New helpers required in foundry-client.ts: shieldPrompt, detectProtectedMaterial, detectGroundedness, listBlocklists, upsertBlocklist, addBlocklistItems, removeBlocklistItems, listCustomCategories, buildCustomCategory, deployCustomCategory, listRaiPolicies, upsertRaiPolicy.

Required Azure resources¶

Azure AI Content Safety resource (Microsoft.CognitiveServices/accounts kind=ContentSafety) — env var LOOM_CONTENT_SAFETY_ENDPOINT already gates the editor; Standard tier required for custom categories and blocklists (Free tier limits)
Loom UAMI roles: Cognitive Services User on the Content Safety account; Cognitive Services Contributor to write blocklists / categories / RAI policies
Azure OpenAI account (Microsoft.CognitiveServices/accounts kind=OpenAI) — required for the Content filter configurations tab (raiPolicies live on the AOAI resource); UAMI needs Cognitive Services OpenAI Contributor
Storage — none required for moderation itself, but custom-category training data and exported results land in the workspace storage account
Bicep: add modules/cognitive/content-safety.bicep (already partially present in the AI Foundry orchestrator) and a role-assignment block for the Loom UAMI. Wire the endpoint into apps[] env in admin-plane/main.bicep as LOOM_CONTENT_SAFETY_ENDPOINT.

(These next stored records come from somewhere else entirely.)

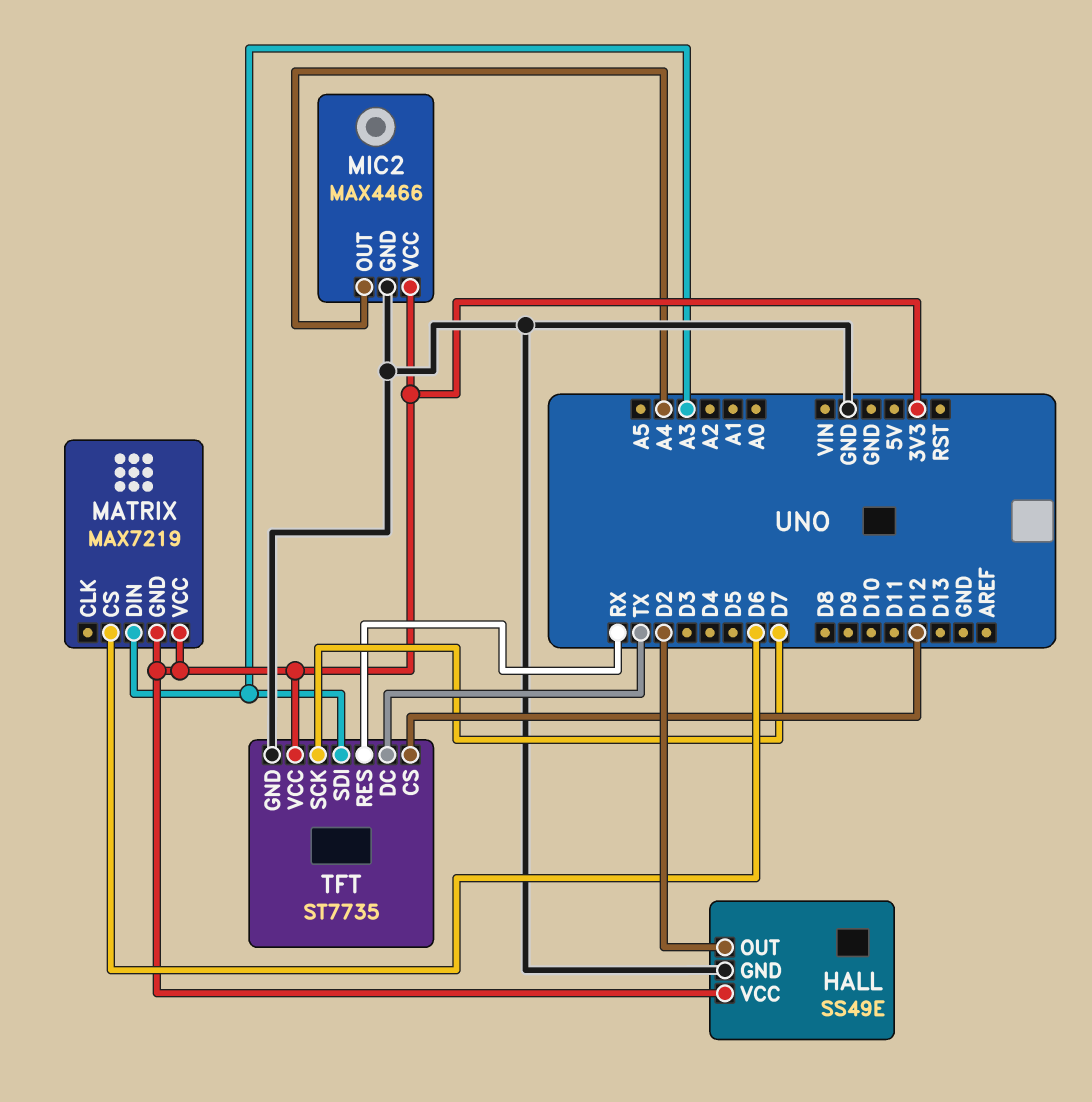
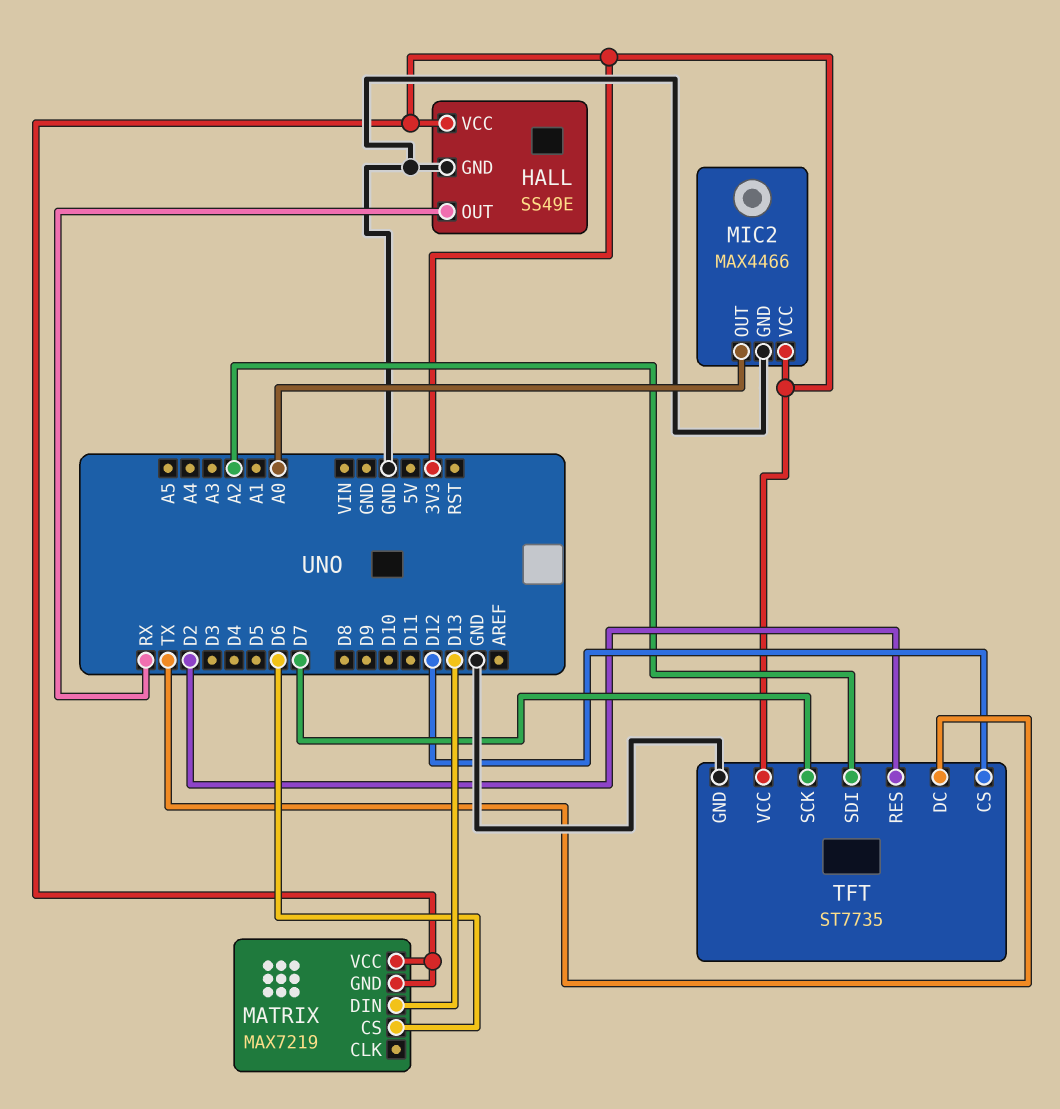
HALL pin OUT: D2 -> RX
MATRIX pin DIN: A3 -> D13
MIC2 pin OUT: A4 -> A0
TFT pin RES: RX -> D2
TFT pin SDI: A3 -> A2

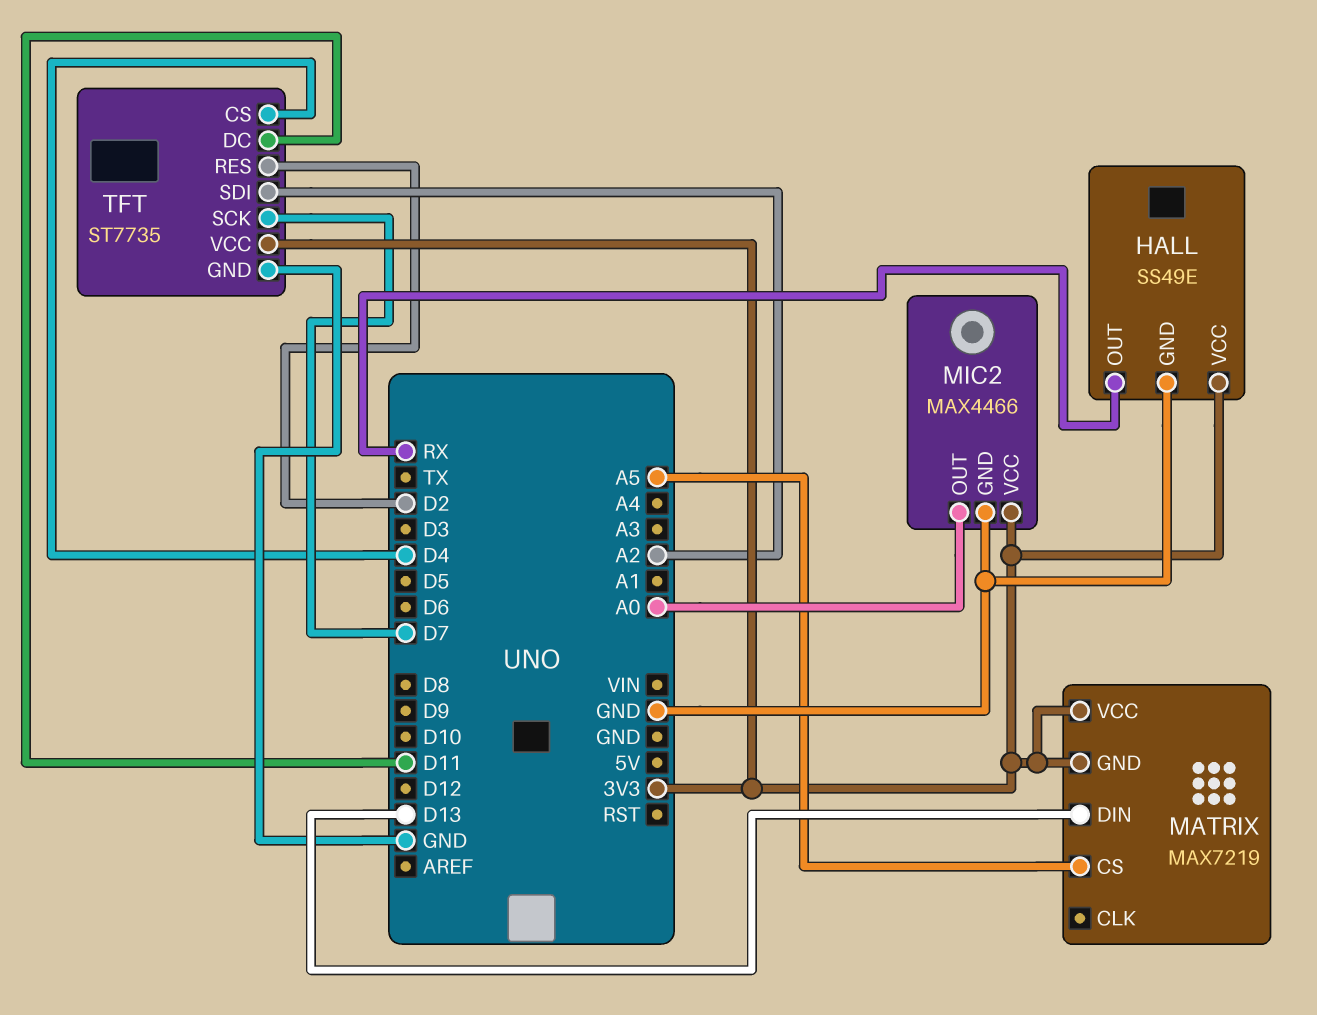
MATRIX pin CS: D6 -> A5
TFT pin CS: D12 -> D4
TFT pin DC: TX -> D11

MessageBar intent="warning" triggers: LOOM_CONTENT_SAFETY_ENDPOINT unset (already honest), Free-tier resource selected (custom categories disabled), Loom UAMI missing Cognitive Services Contributor (blocklist / category writes will 403).

Estimated effort¶

3 sessions to reach grade B:

Session N+1 (~2 hrs): Replace raw-JSON dump with structured result cards. Add the four harm-category sliders + Prompt Shields toggle + Protected material toggles to the Try-it tab. Wire shieldPrompt and detectProtectedMaterial helpers.
Session N+2 (~2.5 hrs): Blocklists tab — list, create, term editor with regex / exact / fuzzy, CSV bulk import, "Test blocklist" sub-panel. Replace the hard-coded listContentSafetyPolicies with real listBlocklists + category reads.
Session N+3 (~3 hrs): Custom categories tab (4-step training wizard, version list, deploy action). Content filter configurations tab (named bundles, input + output filters, deployment binding via raiPolicies PUT). Multimodal + Document analysis branches.

Grade A+ adds Vitest coverage on the blocklist regex validation, a Playwright walk against a seeded resource with one blocklist + one custom category + one filter config, and bicep wiring the Content Safety resource into the FiaB orchestrator (already documented in no-vaporware.md as a required infra side-car).